Comment SavoirJ’espère que vous appréciez le caractère éclectique de ce blog ! Après la critique du film Le Discours d’un Roi la semaine dernière, voici dans un tout autre genre celle de Comment savoir (How do you know), de James L. Brooks. Du film historique interprété brillamment pas Colin Firth (entre autres), je passe à une romcom de base, et sans complexe !

L’avantage des comédies romantiques, c’est qu’il est impossible de spoiler le visiteur, puisque décrire l’histoire initiale permet de connaître tout le déroulement du film.
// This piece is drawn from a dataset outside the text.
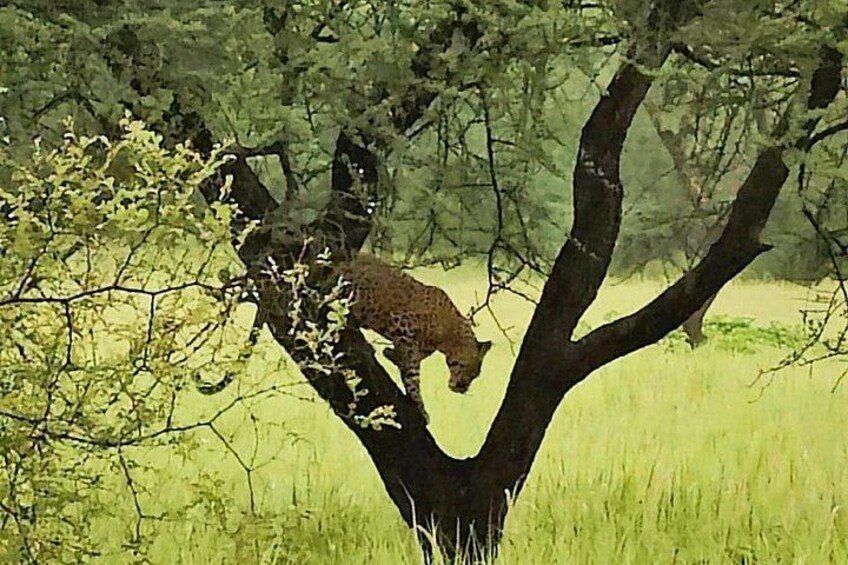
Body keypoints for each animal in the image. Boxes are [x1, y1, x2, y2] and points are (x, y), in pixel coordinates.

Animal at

Dans Comment savoir, Lisa Jorgenson (Reese Witherspoon), une joueuse de baseball internationale, se retrouve du jour au lendemain mise à la retraite « forcée ». Elle lutte contre son malheur en s’oubliant dans les bras draps d’un baseballeur international écervelé (Owen Wilson). En parallèle, George Madison (Paul Rudd) est impliqué à son insu dans une sombre histoire de fraude financière. Il croise Lisa par hasard, et… Je ne vais pas vous gâcher la fin (oui ça se termine comme vous pensez que ça se termine) !

Pas besoin de tourner en rond pendant plusieurs paragraphes : le film est (relativement) nul. Le scénario est mauvais, l’histoire ne s’enchaîne pas du tout logiquement, on a du mal à y croire. Les personnages sont grotesques, les situations improbables, et les scènes rivalisent de gros-sabots-itude. On s’ennuie clairement pendant la première partie du film, un peu moins par la suite mais c’est très insuffisant !

Reese Witherspoon - Comment SavoirHeureusement, le casting est loin d’être mauvais. C’est d’ailleurs quasiment la seule chose qui sauve le film. C’est avec plaisir que nous retrouvons Paul Rudd dans un rôle quasi-principal ; depuis Friends, il nous manquait ! (le fait d’avoir revisionné l’intégrale de Friends depuis septembre 2010 joue peut-être) Il vous séduira sans doute, mesdames. Pour vous messieurs, pour le plaisir des yeux, le rôle principal est assuré par Reese Witherspoon. Assurément l’une de mes actrices préférées depuis Walk The Line, elle est une nouvelle fois sublimissime ici. Ces deux-là font un peu oublier Owen Wilson, dont le personnage dans le film est pourtant le seul à peu près intéressant, et Jack Nicholson, qui joue le père de George. Ceci dit, lui, on aurait préféré l’oublier totalement, vue la prestation qu’il livre ici.

Pas grand-chose à garder donc. Ou alors, il faut avoir un vrai cœur d’artichaut, et comme évidemment je fais partie de cette catégorie, je garde finalement un bon souvenir du film. Du point de vue des émotions qu’il nous fait ressentir évidemment, tout le reste étant à mettre à la poubelle (à part Reese évidemment !).